学校や社会福祉施設などの使用の制限や停止などを要請できる。

これらの施設には、保育所や介護老人保健施設などのほか、大学や専修学校も対象に含まれます。

学校の一斉休校は、既に行われていることから、緊急事態宣言が発動されたことによって、指定された地域の学校は引き続き休校されることが想定されますので、現状と同じ状況が続くと思われます。

ただし、緊急事態宣言で指定されなかった地域の学校運営は、各地域の実情に合わせて各自治体に判断が委ねられると思われます。日本では、中国の武漢で行われたような完全な都市封鎖・外出禁止措置はとられないため、人の移動は完全には止められないのです。そのことを考慮して、緊急事態宣言で指定されなかった地域であっても、学校の開校は慎重に対応すべきだと思われます。

「施設利用制限:娯楽施設など」(同45条と政令)

映画や音楽、スポーツ施設などの使用の制限や停止、またはイベント開催の制限や停止などを要請できる。具体的には、以下のような施設が対象になります。

・劇場や映画館、演芸場(※)
・百貨店やスーパーマーケット(※)
・ホテルや旅館(※)
・体育館や水泳場、ボーリング場(※)
・博物館や美術館、図書館(※)
・キャバレーやナイトクラブ、ダンスホール(※)
・理髪店や質屋、貸衣装屋(※)
・自動車教習所や学習塾(※)

(※)…いずれも建物の床面積1000平方メートル超のもの

ただし、百貨店やスーパーマーケットについて、食品や医薬品、衛生用品、燃料など医療や生活必需品の売場は対象外になっており、営業することができます。

つまり、市民が生活していくうえで必要な必需品の購入は妨げられることはありませんので、その点は安心できます。だから、決して「買い占め」的な行為は慎むことが肝要となります。

「施設利用制限の指示」(同45条3項)

正当な理由がなく要請に応じないときは、必要があると認めるときに限り、施設管理者らに対して、指示することができる。
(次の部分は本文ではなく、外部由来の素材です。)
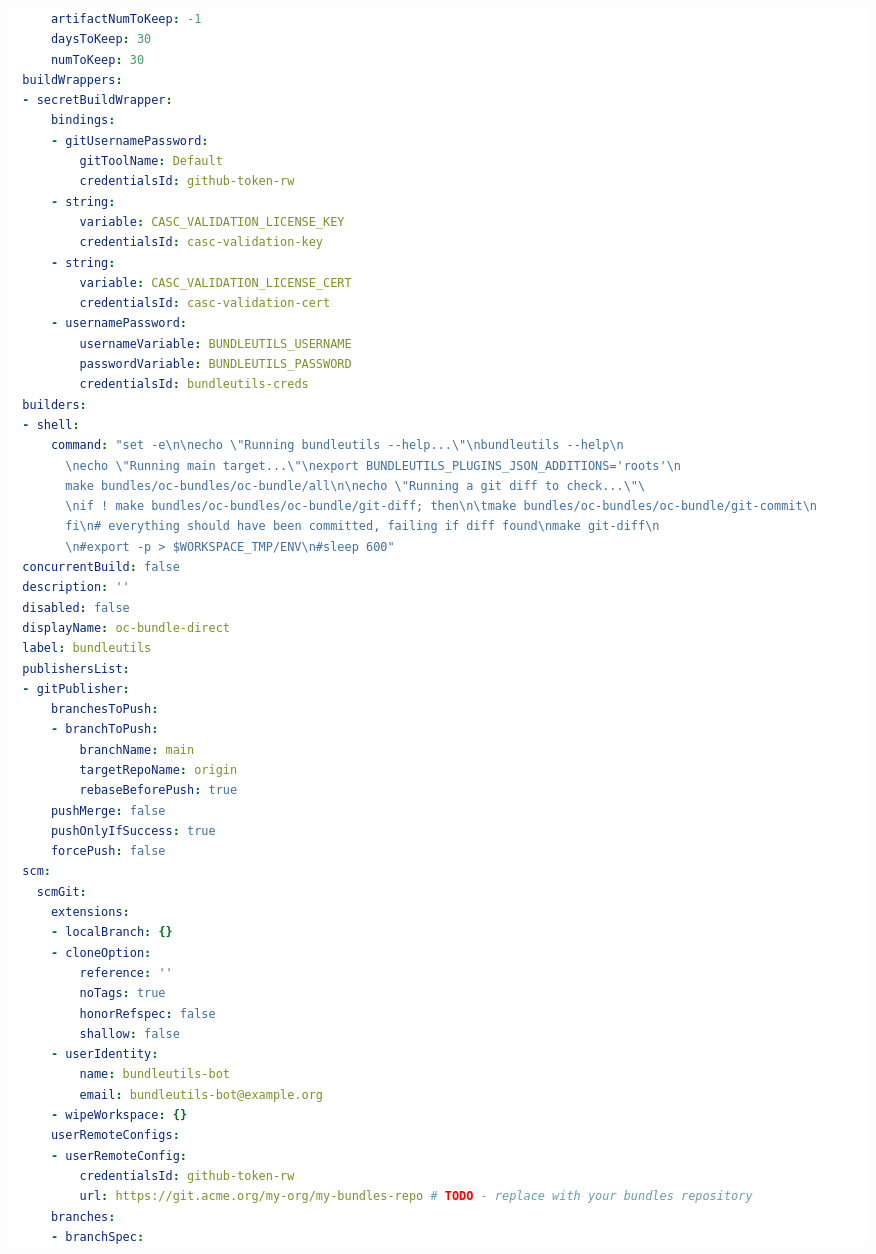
 ```yaml
      artifactNumToKeep: -1
      daysToKeep: 30
      numToKeep: 30
  buildWrappers:
  - secretBuildWrapper:
      bindings:
      - gitUsernamePassword:
          gitToolName: Default
          credentialsId: github-token-rw
      - string:
          variable: CASC_VALIDATION_LICENSE_KEY
          credentialsId: casc-validation-key
      - string:
          variable: CASC_VALIDATION_LICENSE_CERT
          credentialsId: casc-validation-cert
      - usernamePassword:
          usernameVariable: BUNDLEUTILS_USERNAME
          passwordVariable: BUNDLEUTILS_PASSWORD
          credentialsId: bundleutils-creds
  builders:
  - shell:
      command: "set -e\n\necho \"Running bundleutils --help...\"\nbundleutils --help\n
        \necho \"Running main target...\"\nexport BUNDLEUTILS_PLUGINS_JSON_ADDITIONS='roots'\n
        make bundles/oc-bundles/oc-bundle/all\n\necho \"Running a git diff to check...\"\
        \nif ! make bundles/oc-bundles/oc-bundle/git-diff; then\n\tmake bundles/oc-bundles/oc-bundle/git-commit\n
        fi\n# everything should have been committed, failing if diff found\nmake git-diff\n
        \n#export -p > $WORKSPACE_TMP/ENV\n#sleep 600"
  concurrentBuild: false
  description: ''
  disabled: false
  displayName: oc-bundle-direct
  label: bundleutils
  publishersList:
  - gitPublisher:
      branchesToPush:
      - branchToPush:
          branchName: main
          targetRepoName: origin
          rebaseBeforePush: true
      pushMerge: false
      pushOnlyIfSuccess: true
      forcePush: false
  scm:
    scmGit:
      extensions:
      - localBranch: {}
      - cloneOption:
          reference: ''
          noTags: true
          honorRefspec: false
          shallow: false
      - userIdentity:
          name: bundleutils-bot
          email: bundleutils-bot@example.org
      - wipeWorkspace: {}
      userRemoteConfigs:
      - userRemoteConfig:
          credentialsId: github-token-rw
          url: https://git.acme.org/my-org/my-bundles-repo # TODO - replace with your bundles repository
      branches:
      - branchSpec:
```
また、知事は緊急物資や医薬品などの運送も「要請」「指示」することができます。指示に強制力はありません。ただ自治体が“対象となる施設名などを公表する”ため、一般的には従う施設が多いと思われます。

そうは言っても、半強制的に営業を制限される一方で、経済的損失の補償がされないのであれば、中小企業や個人事業主は窮地に立たされます。要請や指示も守らない事業者も出てくるかもしれません。実効力を高めるためにも、早期に政府が損失補償を決断してくれることを期待するしかありません。